§ To-do item: Copy out all lines in the data below containing the string "posedge".

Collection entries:
++++++++++

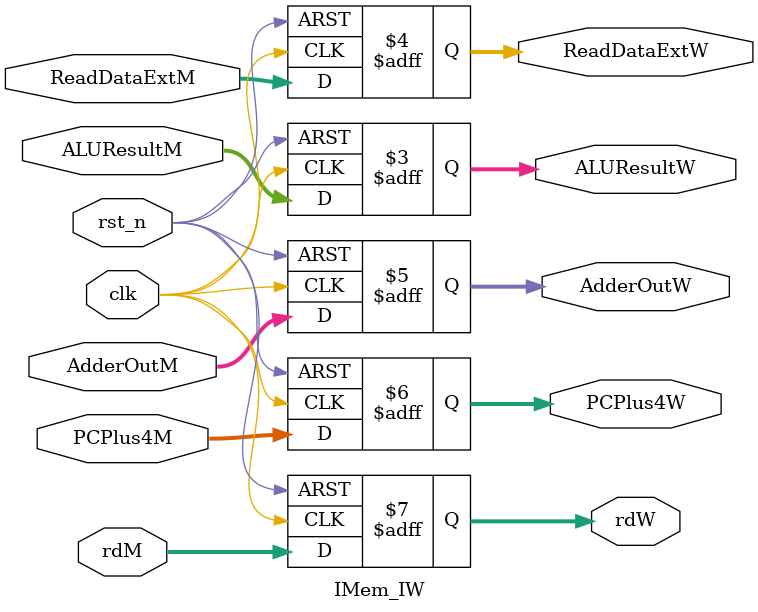
<source format=sv>
module IMem_IW (
    input   logic           clk,
    input   logic           rst_n,
    input   logic   [31:0]  ALUResultM,
    input   logic   [31:0]  ReadDataExtM,
    input   logic   [31:0]  AdderOutM,
    input   logic   [31:0]  PCPlus4M,
    input   logic   [4:0]   rdM,
    output  logic   [31:0]  ALUResultW,
    output  logic   [31:0]  ReadDataExtW,
    output  logic   [31:0]  AdderOutW,
    output  logic   [31:0]  PCPlus4W,
    output  logic   [4:0]   rdW
);
    always_ff @(posedge clk or negedge rst_n) begin
        if (!rst_n) begin
            ALUResultW    <= '0;
            ReadDataExtW  <= '0;
            AdderOutW     <= '0;
            PCPlus4W      <= '0;
            rdW           <= '0;
        end else begin
            ALUResultW    <= ALUResultM;
            ReadDataExtW  <= ReadDataExtM;
            AdderOutW     <= AdderOutM;
            PCPlus4W      <= PCPlus4M;
            rdW           <= rdM;
        end
    end
endmodule
</source>
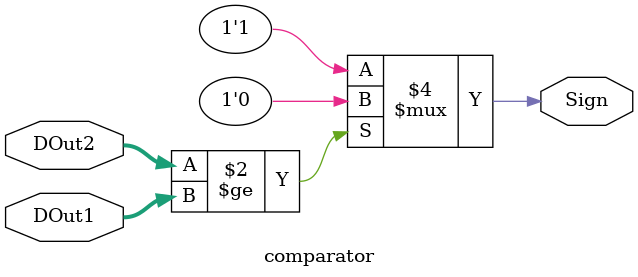
<source format=v>
/* Module for signed comparator */
module comparator(Sign, DOut2, DOut1);

/* Define I/O */
output Sign;
input [7:0]DOut2;
input [7:0]DOut1;

/* Define reg and wires */
reg Sign;

/* Logic for comparator */
always @ (DOut2 or DOut1)
begin
    if($signed(DOut2) >= $signed(DOut1))
    begin
        Sign = 0;
    end

    else
    begin
        Sign = 1;
    end
end

endmodule
</source>
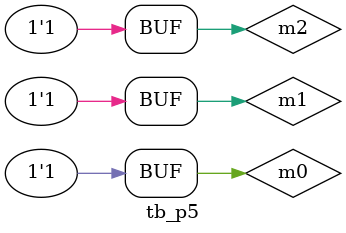
<source format=v>
module tb_p5();
	reg m2, m1, m0;
	wire A;
	
	p5 UUT (A, m2, m1, m0);
	initial
		begin
			m2 = 1'b0;
			m1 = 1'b0;
			m0 = 1'b0;
			#10;
			
			m2 = 1'b0;
			m1 = 1'b0;
			m0 = 1'b1;
			#10;
			
			m2 = 1'b0;
			m1 = 1'b1;
			m0 = 1'b0;
			#10;
			
			m2 = 1'b0;
			m1 = 1'b1;
			m0 = 1'b1;
			#10;
			
			m2 = 1'b1;
			m1 = 1'b0;
			m0 = 1'b0;
			#10;
			
			m2 = 1'b1;
			m1 = 1'b0;
			m0 = 1'b1;
			#10;
			
			m2 = 1'b1;
			m1 = 1'b1;
			m0 = 1'b0;
			#10;
			
			m2 = 1'b1;
			m1 = 1'b1;
			m0 = 1'b1;
			#10;
		end
		
		initial
		begin
			$monitor("m2 = %b, m1 = %b, m0 = %b, A = %b, time = %t\n", m2, m1, m0, A, $time);
		end
endmodule
</source>
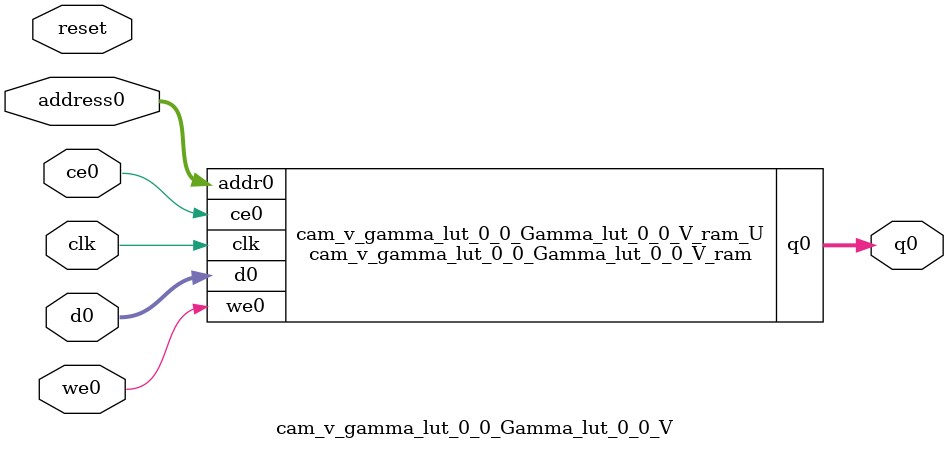
<source format=v>
`timescale 1 ns / 1 ps
module cam_v_gamma_lut_0_0_Gamma_lut_0_0_V_ram (addr0, ce0, d0, we0, q0,  clk);

parameter DWIDTH = 10;
parameter AWIDTH = 10;
parameter MEM_SIZE = 1024;

input[AWIDTH-1:0] addr0;
input ce0;
input[DWIDTH-1:0] d0;
input we0;
output reg[DWIDTH-1:0] q0;
input clk;

(* ram_style = "block" *)reg [DWIDTH-1:0] ram[0:MEM_SIZE-1];




always @(posedge clk)  
begin 
    if (ce0) begin
        if (we0) 
            ram[addr0] <= d0; 
        q0 <= ram[addr0];
    end
end


endmodule

`timescale 1 ns / 1 ps
module cam_v_gamma_lut_0_0_Gamma_lut_0_0_V(
    reset,
    clk,
    address0,
    ce0,
    we0,
    d0,
    q0);

parameter DataWidth = 32'd10;
parameter AddressRange = 32'd1024;
parameter AddressWidth = 32'd10;
input reset;
input clk;
input[AddressWidth - 1:0] address0;
input ce0;
input we0;
input[DataWidth - 1:0] d0;
output[DataWidth - 1:0] q0;



cam_v_gamma_lut_0_0_Gamma_lut_0_0_V_ram cam_v_gamma_lut_0_0_Gamma_lut_0_0_V_ram_U(
    .clk( clk ),
    .addr0( address0 ),
    .ce0( ce0 ),
    .we0( we0 ),
    .d0( d0 ),
    .q0( q0 ));

endmodule


</source>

++++++++++

§ Response:
    always_ff @(posedge clk or negedge rst_n) begin
always @(posedge clk)  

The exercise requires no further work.